La ferme de l'enfer - 03 - Amères récoltes by Jacques Mazeau

La ferme de l'enfer - 03 - Amères récoltes by Jacques Mazeau

Auteur:Jacques Mazeau [Mazeau, Jacques]
La langue: fra
Format: epub
Tags: Roman
Éditeur: Archipel
Publié: 2013-01-16T23:00:00+00:00


8

En quelques mois, Marie avait fait de La Vernière le lieu de rendez-vous de la Collaboration le plus couru du département. Grâce à l’argent qu’elle récupérait sur les affaires de Blanchard, au loyer exorbitant que lui versaient les Allemands et aux largesses de Mayer, elle pouvait dépenser sans compter.

Les dîners succédaient aux dîners, les fêtes aux fêtes. De nombreuses réunions politiques de groupuscules collaborationnistes se tenaient aux Quatre-Vents. Entre autres, celles du RNP de Déat, que Marie choyait particulièrement.

À son rôle de maîtresse de maison, qu’elle tenait à merveille, selon les dires des habitués, s’ajoutait celui d’« amante attitrée » de Mayer. En réalité, mais tout le monde l’ignorait, elle était bien plus que cela. Au fil des mois, une véritable histoire d’amour s’était nouée entre l’officier et elle. L’attirance physique et intellectuelle qu’ils éprouvaient l’un pour l’autre dépassait largement celle qui gouverne une liaison éphémère.

Lorsqu’ils se retrouvaient, ils n’avaient qu’une idée en tête : s’aimer comme en temps de paix. Leur désir n’avait fait que s’accroître. Ils faisaient souvent l’amour, parfois dans des conditions un peu baroques qu’ils inventaient pour donner plus de piquant à leurs ébats. Cette aimantation des corps jouait un rôle majeur dans leur entente. D’ailleurs, ils ne s’en cachaient pas. Lors des fêtes ou des dîners, ils s’embrassaient et se caressaient comme s’ils venaient de se rencontrer.

À force de vivre ensemble, ils avaient appris à harmoniser leur vie de couple et fonctionnaient selon un mode bien établi, auquel ni l’un ni l’autre ne dérogeait. Autant que le permettait l’emploi du temps de Mayer, de plus en plus sollicit é par des opérations de police, ils dînaient toujours à l’heure, écoutaient la radio, lisaient ou se promenaient comme tout un chacun.

Ils parlaient rarement de politique, voire jamais. Sans doute parce que Marie goûtait peu ce genre de discussions, mais aussi parce que les décisions liées à la politique allemande d’occupation étaient du seul ressort de Mayer, et qu’elles n’étaient pas susceptibles d’être commentées.

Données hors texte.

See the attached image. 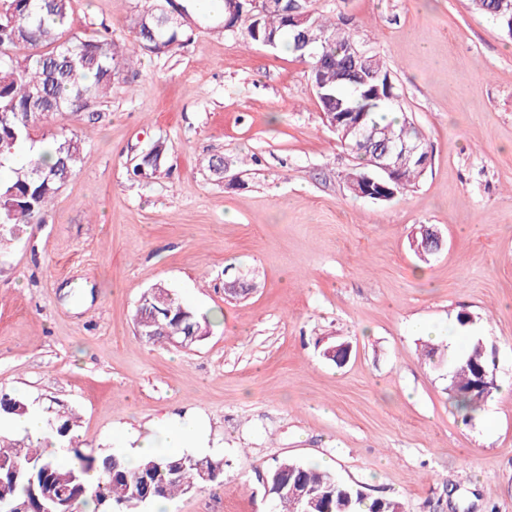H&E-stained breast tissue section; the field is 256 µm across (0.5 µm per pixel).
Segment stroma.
I'll return each instance as SVG.
<instances>
[{
    "instance_id": "stroma-1",
    "label": "stroma",
    "mask_w": 512,
    "mask_h": 512,
    "mask_svg": "<svg viewBox=\"0 0 512 512\" xmlns=\"http://www.w3.org/2000/svg\"><path fill=\"white\" fill-rule=\"evenodd\" d=\"M223 2L108 97L34 127L83 151L0 260V394L75 414L86 453L163 417L205 424L224 476L167 512H270L263 476L285 458L328 460L406 512H512V38L470 0H312L381 53L428 140L416 185L381 202L348 190L308 65L224 34ZM145 7L72 0L66 29L126 48ZM158 143L160 172L136 173ZM422 224L444 240L425 261ZM235 280L249 295H225ZM157 283L208 319L192 347L138 336ZM462 314L499 385L471 414L448 394ZM342 343L339 366L325 352Z\"/></svg>"
}]
</instances>
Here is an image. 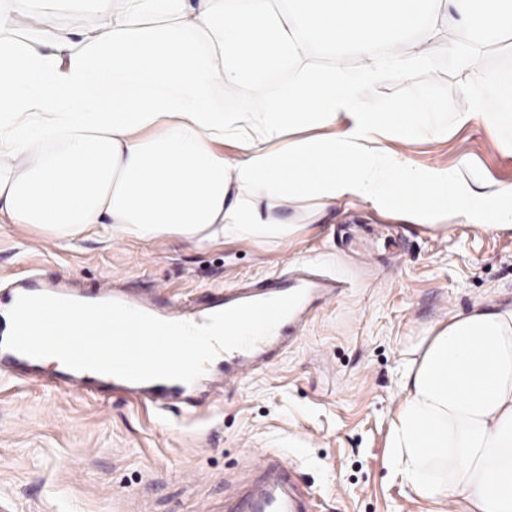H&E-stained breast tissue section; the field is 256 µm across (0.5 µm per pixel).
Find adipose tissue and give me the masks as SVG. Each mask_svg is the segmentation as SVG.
I'll return each mask as SVG.
<instances>
[{"mask_svg":"<svg viewBox=\"0 0 512 512\" xmlns=\"http://www.w3.org/2000/svg\"><path fill=\"white\" fill-rule=\"evenodd\" d=\"M0 0V223L69 243L233 237L280 244L284 217L361 200L432 229L512 226V185L415 167L389 144L415 106L383 110L365 82L407 76L443 16L438 0ZM467 36L470 89L499 84L485 48L512 40V0H447ZM340 46L354 68L303 69ZM287 83H280V76ZM237 90L226 100L225 90ZM389 462L418 498L512 512V304L430 328L400 371ZM59 21L74 30H83L94 23V14L88 2L77 3L66 0L59 11Z\"/></svg>","mask_w":512,"mask_h":512,"instance_id":"adipose-tissue-1","label":"adipose tissue"}]
</instances>
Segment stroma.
Segmentation results:
<instances>
[{
  "mask_svg": "<svg viewBox=\"0 0 512 512\" xmlns=\"http://www.w3.org/2000/svg\"><path fill=\"white\" fill-rule=\"evenodd\" d=\"M447 42L440 31L409 76L368 82L362 94L377 107L419 103L405 139L390 144L416 167L512 184V155L485 128L493 122L512 142V118L482 90L485 120L458 125L465 87ZM430 112L447 123V137L423 134ZM314 207H289L301 228L282 246L94 234L61 245L29 227L0 226V304L31 275L83 297L104 283L195 318L263 277L306 273L341 284L311 303L268 364L229 382L212 370L164 411L108 386L72 394L52 363L0 369V512H224L225 484H246L272 452L294 462L313 512H456L415 498L388 466L400 369L451 313L512 302V231L457 222L444 233L361 201L314 223Z\"/></svg>",
  "mask_w": 512,
  "mask_h": 512,
  "instance_id": "1",
  "label": "stroma"
}]
</instances>
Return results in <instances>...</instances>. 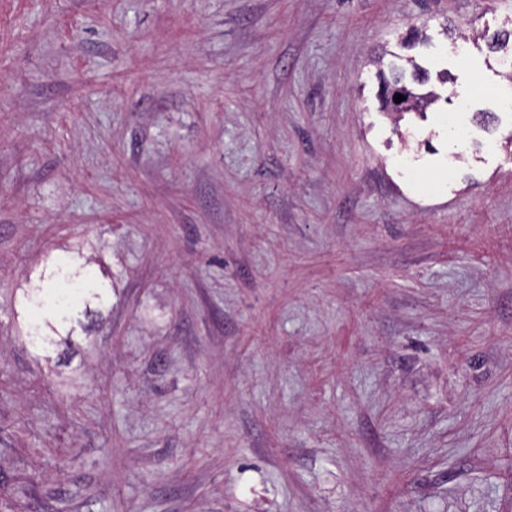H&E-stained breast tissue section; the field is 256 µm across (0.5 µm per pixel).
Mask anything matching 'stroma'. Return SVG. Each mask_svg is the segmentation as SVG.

Cela donnait d’ailleurs à leur union un côté petit-bourgeois, comme disait Blanchard, qui s’étonnait qu’une femme aussi libérée que Marie pût se montrer si conformiste. Bien qu’il eût passionnément aimé sa première femme, il affirmait haut et fort que l’amour entre deux êtres n’était qu’une affaire de cul et que le sentiment n’était qu’un leurre.

Évidemment, le fait qu’il se moquât de cette union, trop parfaite à ses yeux, n’était pas dû à ses seules certitudes « philosophiques », mais aussi au fait qu’il était écœuré de voir le Schleu réussir là où lui-même avait échoué. S’ajoutait à sa frustration son ressentiment envers Marie, qui le rançonnait. Toujours en avance d’une dette, celle-ci entendait qu’il la rétribuât de ses rapines au juste prix, autrement dit le plus élevé. Vu les avantages qu’il tirait d’elle et de Mayer, il avait décidé de ne pas discuter. Restait la douleur presque physique qu’il éprouvait en lui donnant régulièrement sa petite enveloppe.

Pour tromper son ennui – voler son prochain était vraiment trop facile –, Blanchard s’était jeté dans la luxure.